Tarefas »
1. Segundo o texto sobre a escrita, com que tipo de tinta se escreve sobre águas?
2. Imprima tudo o que vai de "Escrevo com tinta" até "não deixar marcas." no texto sobre a escrita.
3. Prossiga com o texto sobre a escrita a partir do ponto em que ele termina.

Texto »
= = =

Escrevo com tinta transparente sobre águas.
A vida líquida transita nas esferas do universo, decantada em pequenos átomos de hidrogênio, onde se encontram as palavras. Do menino sonhador e deslumbrado surgiu o adolescente tímido, e deste, o velho, liquefeito em todas as suas histórias, a olhar o mundo, com as pálpebras caídas e os joelhos em falsete.
Escrevo para não deixar marcas.
Este penúltimo parágrafo, bem poderia ser o resumo de uma vida, de qualquer vida, e o que nos salvaria é a ilusão de que nos ouvem e nos leem, aqueles que nada têm a fazer, a não ser se mostrarem solícitos e compreensíveis, com a solidão das cidades, de paredes cinzas e sol escondido entre prédios.
Escrevo, com traços antigos de escrita indecifrável,
garranchos sem significado, lidos pelos elementais, na liquidez dos meios de
cada dia.

= = =

Dados do exercício »
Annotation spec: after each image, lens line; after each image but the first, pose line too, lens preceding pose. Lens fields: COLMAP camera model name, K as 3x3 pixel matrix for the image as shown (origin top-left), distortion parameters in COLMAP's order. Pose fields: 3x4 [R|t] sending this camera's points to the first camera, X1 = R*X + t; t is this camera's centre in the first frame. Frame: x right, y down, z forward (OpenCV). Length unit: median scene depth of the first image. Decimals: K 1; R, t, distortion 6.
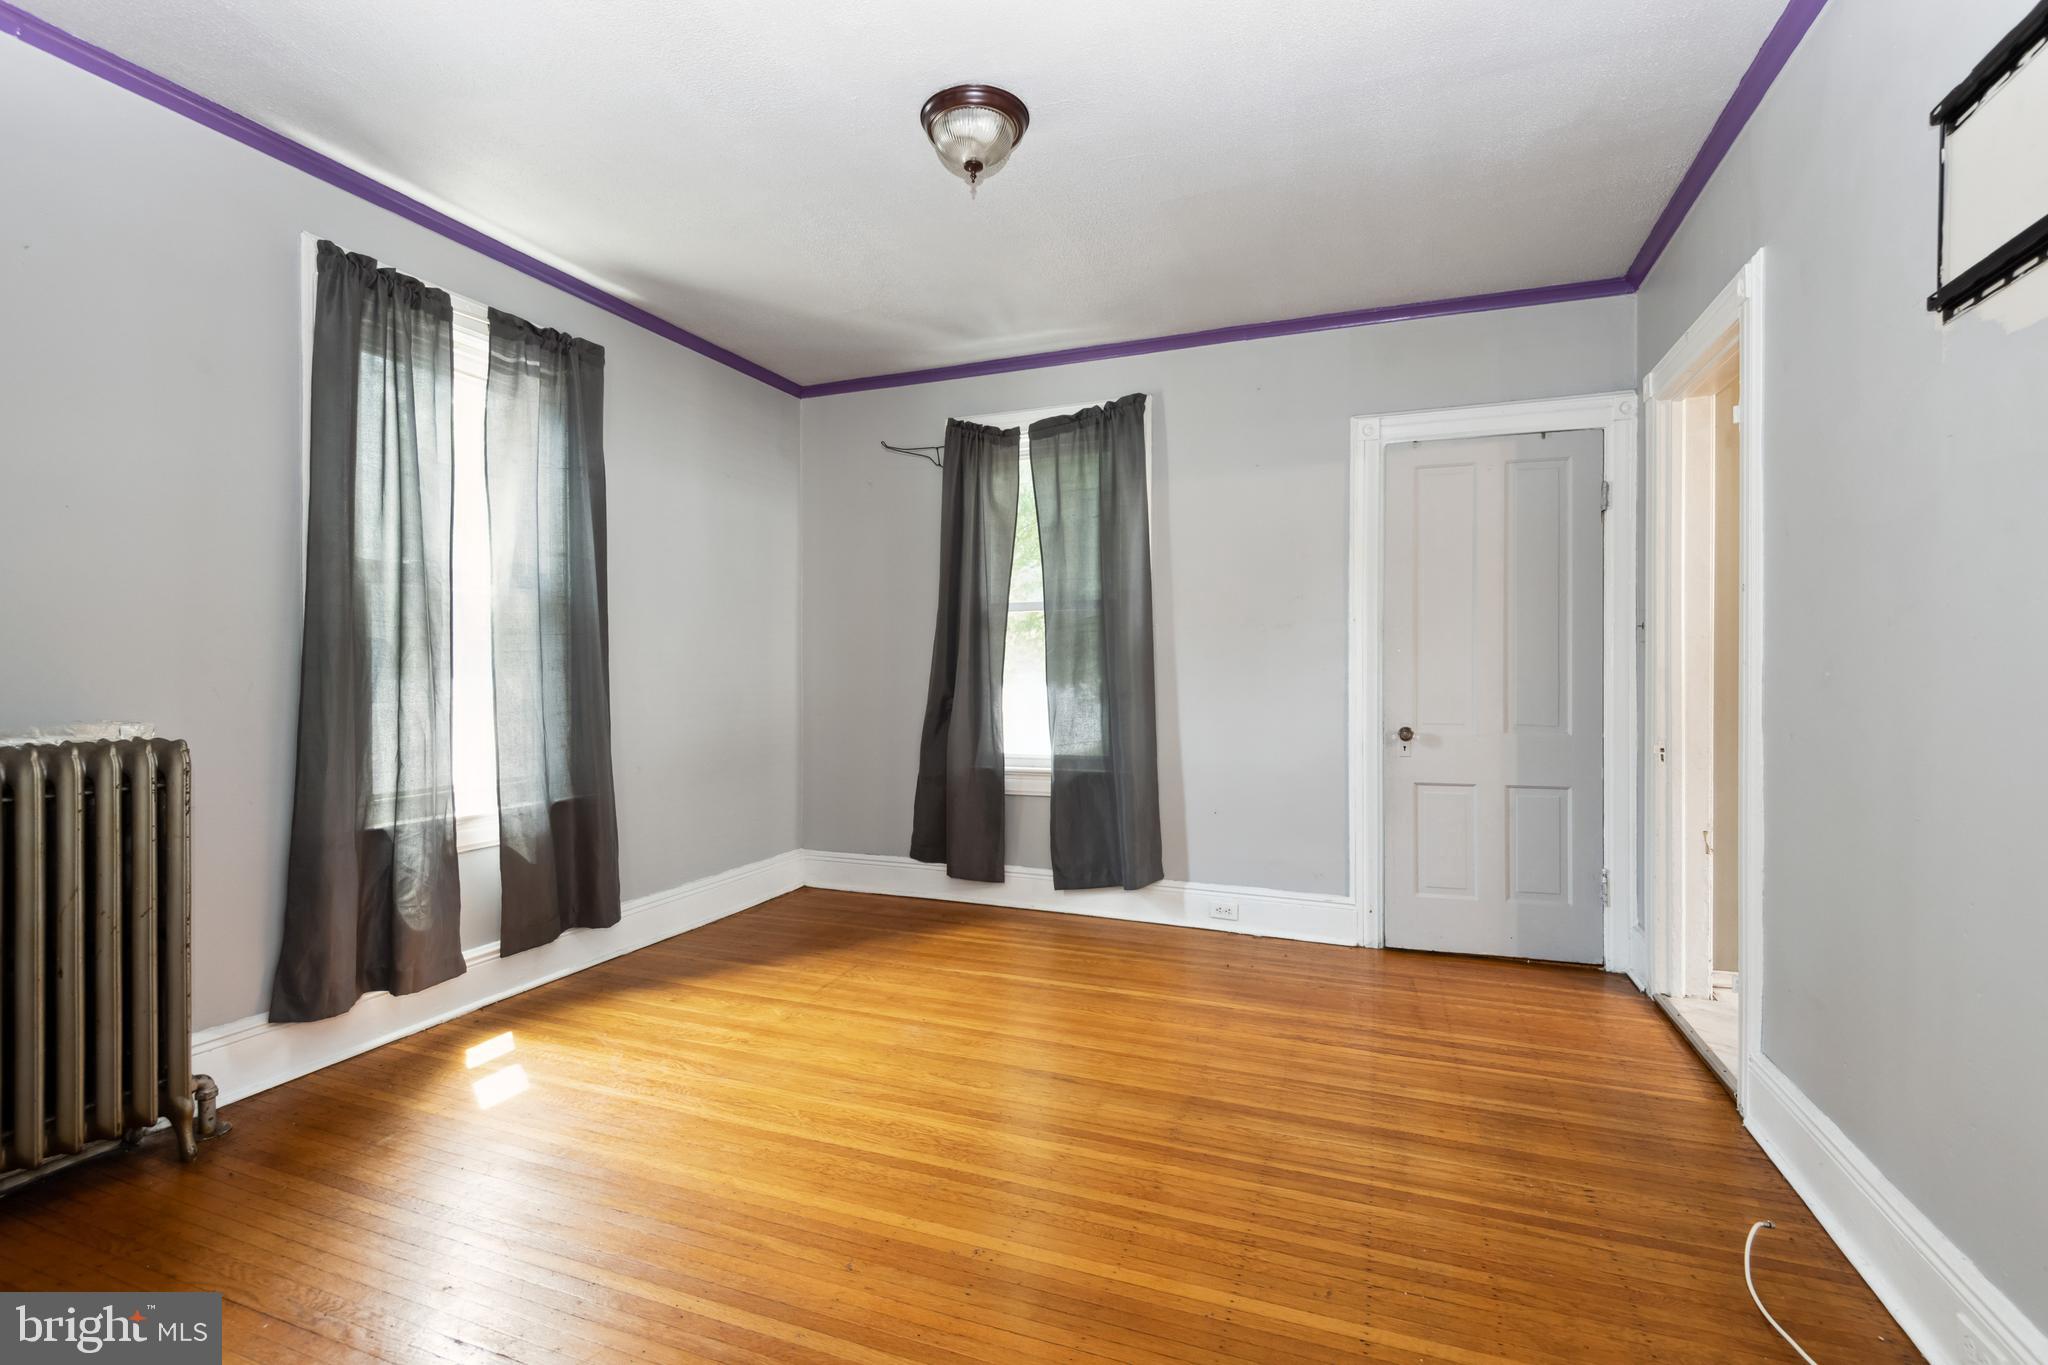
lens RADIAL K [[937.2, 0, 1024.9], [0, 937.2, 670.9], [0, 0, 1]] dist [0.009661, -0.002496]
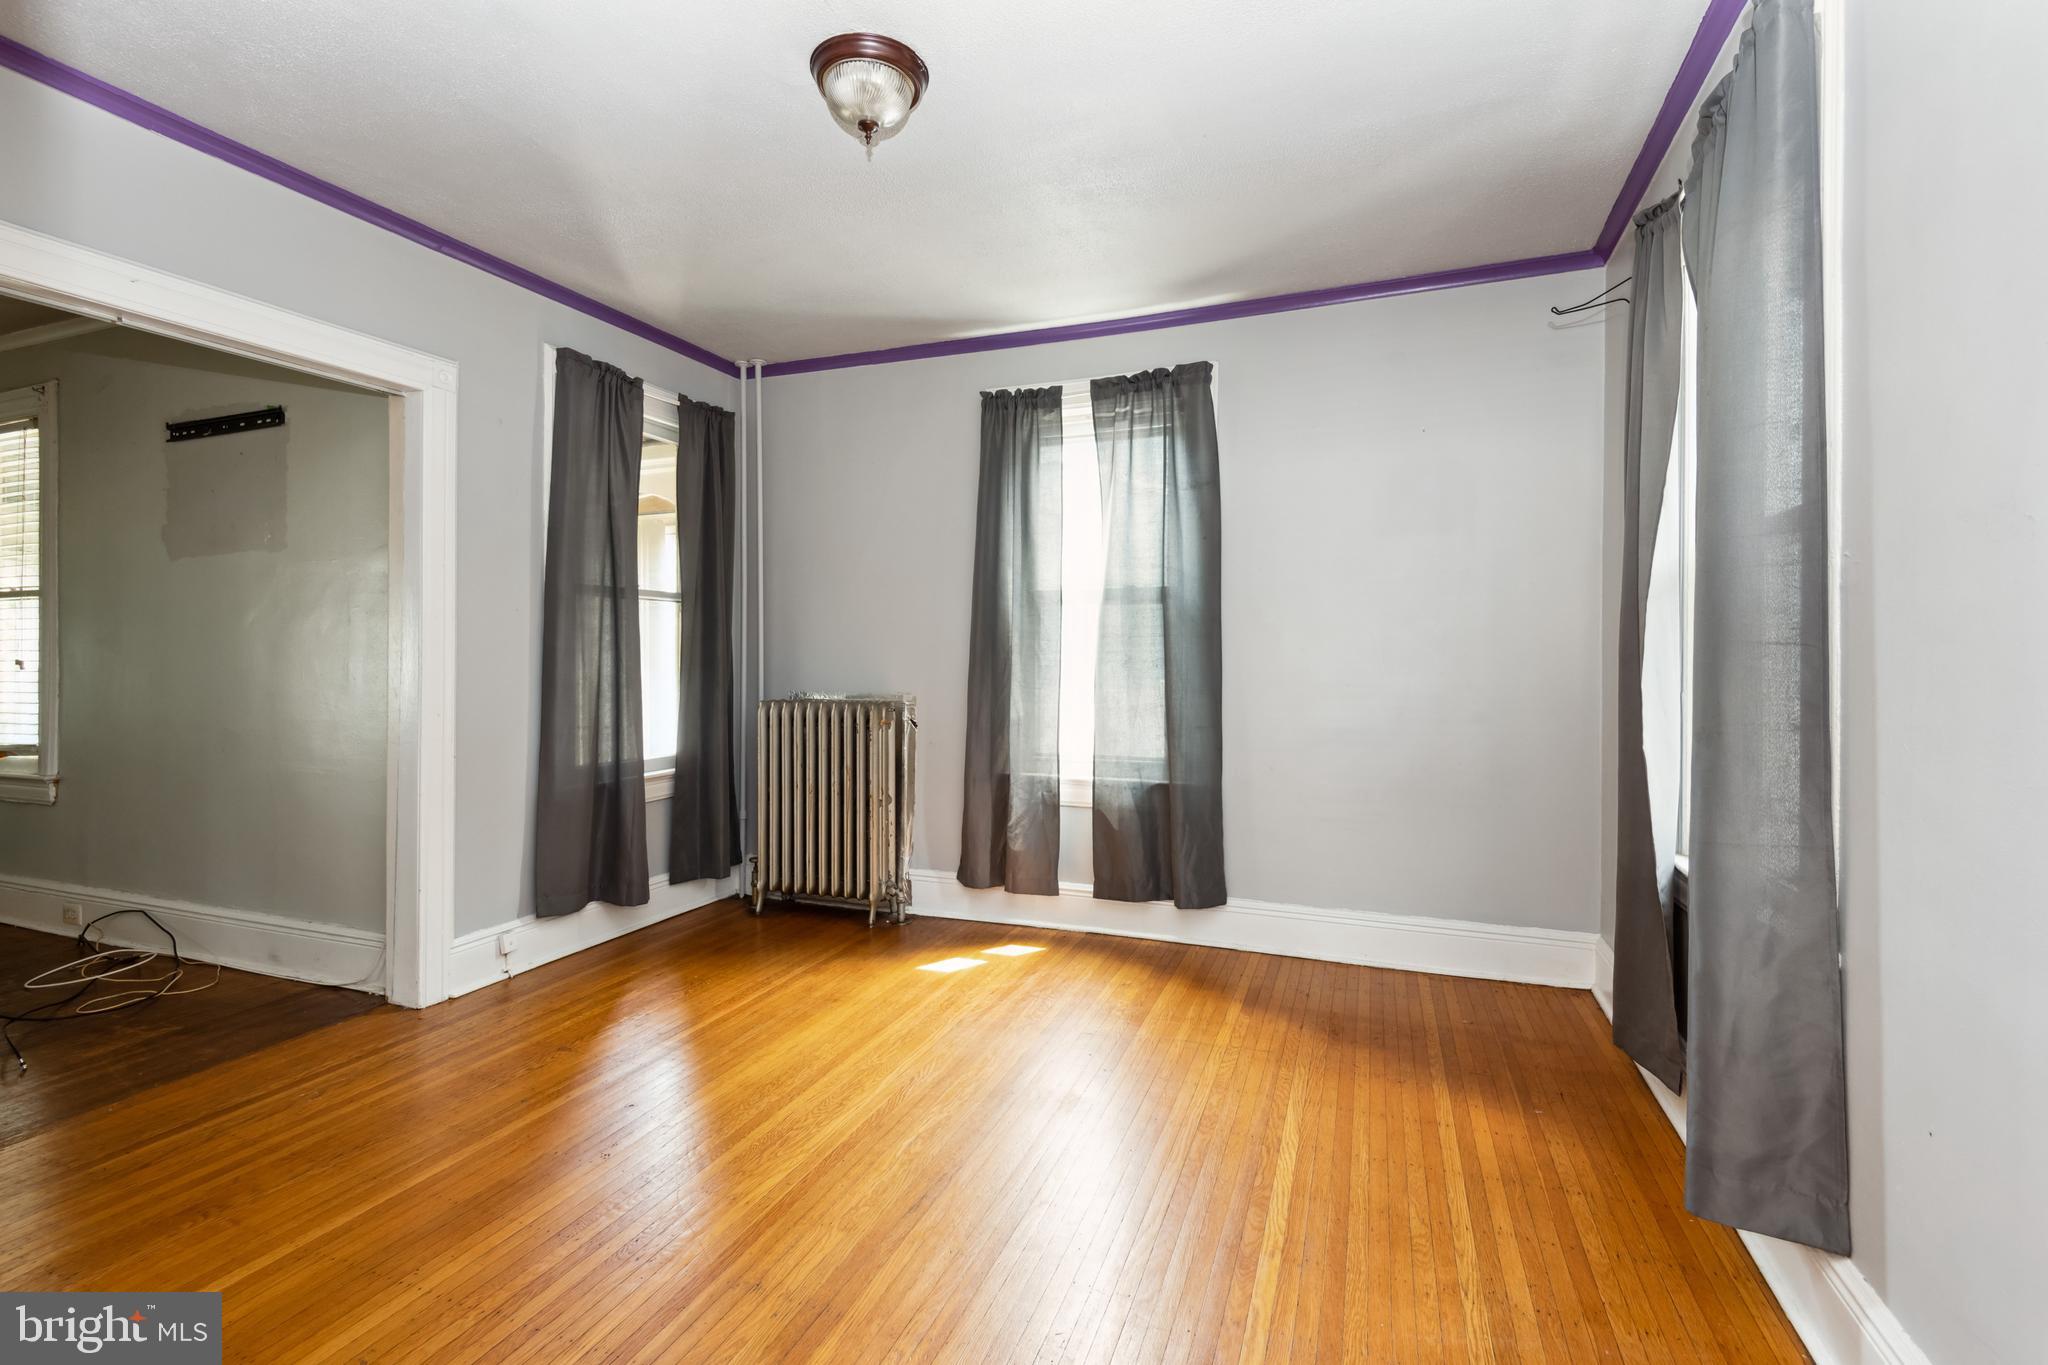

= = =

Respostas »
1. Com tinta transparente.

2.
Escrevo com tinta transparente sobre águas.
A vida líquida transita nas esferas do universo, decantada em pequenos átomos de hidrogênio, onde se encontram as palavras. Do menino sonhador e deslumbrado surgiu o adolescente tímido, e deste, o velho, liquefeito em todas as suas histórias, a olhar o mundo, com as pálpebras caídas e os joelhos em falsete.
Escrevo para não deixar marcas.

3.
Este outro parágrafo, bem poderia não existir, e efetivamente
não tem qualquer significado, a não ser o arremedo de longínquos espasmos e de
uma comunicação sem retorno.
Escrevo com tinta transparente sobre águas.
E quando ouço as notícias do mundo, mas me convenço que não
são escritas nem pensadas, materialmente construídas sob o influxo do
inconsciente coletivo, que põe tijolo sobre tijolo, e divulga o que há de ser
uma parede, um cômodo, um muro, um palacete, um prédio, um tanque, quem o
saberá? Porque a divulgação pelos meios eletrônicos, não forma a imagem
completa do que se está a ouvir e do que se está a ver. Os meios eletrônicos
são imateriais porque se dissolvem na tela e não guardam qualquer sentido da
vida.
Escrevo com tinta transparente sobre águas.
As letras caem, as palavras submergem, e nada restará do pensamento, e nada restará da ação, mas escrevo, imaginando um reino de faz de conta.
2025 é um novo reino. Faz de conta que sabemos ser ele um pós-2024
e um pré-2026, porque tudo é convenção, e todas as convenções, assim como a
natureza, se desfazem no pó das horas.
Bom que assim seja, nada devemos ao passado e nada devemos esperar do futuro. Tudo é, e sempre será, presente.
Escrevo para despertar os mortos, que enterremos a cada minuto.
Feliz 2025!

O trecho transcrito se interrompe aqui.